The spectacular first images from a dark matter-hunting telescope were unveiled Tuesday, showcasing bustling galaxies, clusters of ancient stars and wispy, dreamlike stellar nurseries.
The images, from the European Space Agency’s Euclid telescope that launched into space in July, were released to great fanfare. The dramatic views are a tantalizing first glimpse of what the dark universe-mapping telescope could yield over the course of its six-year mission.
One of the most eye-catching of the newly released images is an ethereal look at the Horsehead Nebula, which forms part of the constellation Orion. This cold, dark cloud of gas is an active star-forming region and is known for its distinct equine shape that appears like an eerie apparition against a glowing cosmic background.
The Horsehead Nebula, also known as Barnard 33, is located approximately 1,375 light-years away and is the closest giant star-forming region to Earth, according to the space agency.
The Euclid telescope also spotted a spiral galaxy known as IC 342 that is sometimes nicknamed the “Hidden Galaxy.” This system is often challenging to observe directly because the veil of stars, gas and dust around our own Milky Way tends to obscure it from view.
Euclid’s sensitive near-infrared instruments are able to pierce through thick layers of dust in space, offering new views of the spiral galaxy.
The telescope was designed to create a 3D map of billions of galaxies and other structures in the universe across space and time. The mission aims to peer back as far as 10 billion years into the universe’s history.
The telescope’s goal is to grasp the elusive nature of dark matter and dark energy — the invisible “stuff” that are thought to make up 95% of the universe. Understanding how dark matter and dark energy work have been some of the most long-standing challenges in modern astronomy.

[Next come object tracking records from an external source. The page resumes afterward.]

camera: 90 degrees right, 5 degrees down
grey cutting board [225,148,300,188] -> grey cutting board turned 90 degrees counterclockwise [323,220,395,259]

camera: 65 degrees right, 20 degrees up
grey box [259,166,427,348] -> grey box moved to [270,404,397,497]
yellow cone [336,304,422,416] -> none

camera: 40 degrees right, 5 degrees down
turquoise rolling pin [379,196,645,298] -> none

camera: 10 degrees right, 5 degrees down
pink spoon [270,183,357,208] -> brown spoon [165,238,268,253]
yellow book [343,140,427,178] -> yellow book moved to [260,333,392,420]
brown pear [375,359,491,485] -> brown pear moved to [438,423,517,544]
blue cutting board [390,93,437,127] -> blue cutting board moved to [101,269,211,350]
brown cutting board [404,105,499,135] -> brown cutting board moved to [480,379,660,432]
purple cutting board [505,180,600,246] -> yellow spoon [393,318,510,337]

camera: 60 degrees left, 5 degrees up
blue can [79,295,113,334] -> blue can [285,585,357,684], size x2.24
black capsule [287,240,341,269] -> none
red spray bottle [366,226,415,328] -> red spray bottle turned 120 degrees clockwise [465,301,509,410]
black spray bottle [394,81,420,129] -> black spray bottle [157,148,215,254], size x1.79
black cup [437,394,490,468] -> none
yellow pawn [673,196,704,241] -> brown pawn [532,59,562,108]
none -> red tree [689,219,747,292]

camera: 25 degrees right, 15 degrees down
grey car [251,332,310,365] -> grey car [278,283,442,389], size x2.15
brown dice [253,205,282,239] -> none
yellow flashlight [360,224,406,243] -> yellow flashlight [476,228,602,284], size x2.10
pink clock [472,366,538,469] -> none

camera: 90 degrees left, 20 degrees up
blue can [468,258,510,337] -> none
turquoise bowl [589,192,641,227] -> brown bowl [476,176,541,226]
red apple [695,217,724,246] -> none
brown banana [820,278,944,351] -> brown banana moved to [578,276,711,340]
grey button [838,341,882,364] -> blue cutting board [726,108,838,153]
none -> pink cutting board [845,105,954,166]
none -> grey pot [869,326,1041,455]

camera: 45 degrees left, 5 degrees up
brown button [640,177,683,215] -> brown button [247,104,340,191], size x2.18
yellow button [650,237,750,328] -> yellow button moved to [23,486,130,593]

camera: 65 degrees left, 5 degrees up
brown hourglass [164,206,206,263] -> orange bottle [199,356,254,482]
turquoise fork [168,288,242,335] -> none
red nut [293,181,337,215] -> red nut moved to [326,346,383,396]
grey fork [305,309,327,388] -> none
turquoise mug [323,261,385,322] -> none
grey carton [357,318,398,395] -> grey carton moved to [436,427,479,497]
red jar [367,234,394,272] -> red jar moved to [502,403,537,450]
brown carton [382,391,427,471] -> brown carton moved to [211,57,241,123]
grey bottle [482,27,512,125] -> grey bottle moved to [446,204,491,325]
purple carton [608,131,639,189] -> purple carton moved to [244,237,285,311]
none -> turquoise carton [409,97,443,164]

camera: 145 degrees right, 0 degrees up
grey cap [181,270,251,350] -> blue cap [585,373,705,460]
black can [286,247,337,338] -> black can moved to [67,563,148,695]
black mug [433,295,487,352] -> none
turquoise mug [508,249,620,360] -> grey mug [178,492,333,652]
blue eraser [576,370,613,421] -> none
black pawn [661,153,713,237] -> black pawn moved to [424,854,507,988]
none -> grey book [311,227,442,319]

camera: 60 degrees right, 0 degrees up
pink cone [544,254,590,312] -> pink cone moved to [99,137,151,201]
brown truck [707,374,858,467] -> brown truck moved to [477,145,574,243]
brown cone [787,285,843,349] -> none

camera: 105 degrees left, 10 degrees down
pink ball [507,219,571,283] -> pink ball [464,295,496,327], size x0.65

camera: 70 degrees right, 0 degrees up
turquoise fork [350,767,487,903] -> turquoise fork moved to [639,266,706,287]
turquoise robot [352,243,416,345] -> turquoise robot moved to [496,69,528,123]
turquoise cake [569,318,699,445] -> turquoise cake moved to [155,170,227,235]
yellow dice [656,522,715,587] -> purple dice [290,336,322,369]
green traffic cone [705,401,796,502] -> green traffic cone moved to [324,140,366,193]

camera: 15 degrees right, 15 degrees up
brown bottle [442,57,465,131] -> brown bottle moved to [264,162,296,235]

In its first batch of full-color images, the Euclid telescope captured a cosmic portrait that officials at the space agency called “a revolution for astronomy.” The image shows roughly 1,000 galaxies that form the Perseus Cluster, along with more than 100,000 other galaxies further away that each contain up to hundreds of billions of stars.
Astronomers at the space agency said many of these faint galaxies were previously undetected, adding that some are so distant that it has taken 10 billion years for their light to reach Earth.
The Perseus Cluster is located 240 million light-years away from Earth and is one of the most massive structures in the universe, according to NASA. It contains thousands of galaxies embedded in a vast cloud of superheated gas.
The Euclid telescope spied a globular cluster — a huge collection of hundreds of thousands of stars bound together by gravity — located approximately 7,800 light-years away from Earth. Known as NGC 6397, the cluster orbits in the bustling disk of material that surrounds the center of the Milky Way.
Astronomers have said that globular clusters are some of the oldest objects in the universe, and thus could offer insights into how their host galaxies formed and evolved.
Rounding out the newly released batch of cosmic eye candy was an image of a small and irregular galaxy called NGC 6822 that lies 1.6 million light-years away from Earth. These so-called dwarf galaxies are thought to be building blocks of bigger galaxies, and scientists think similarly irregular and small structures likely existed in the early universe.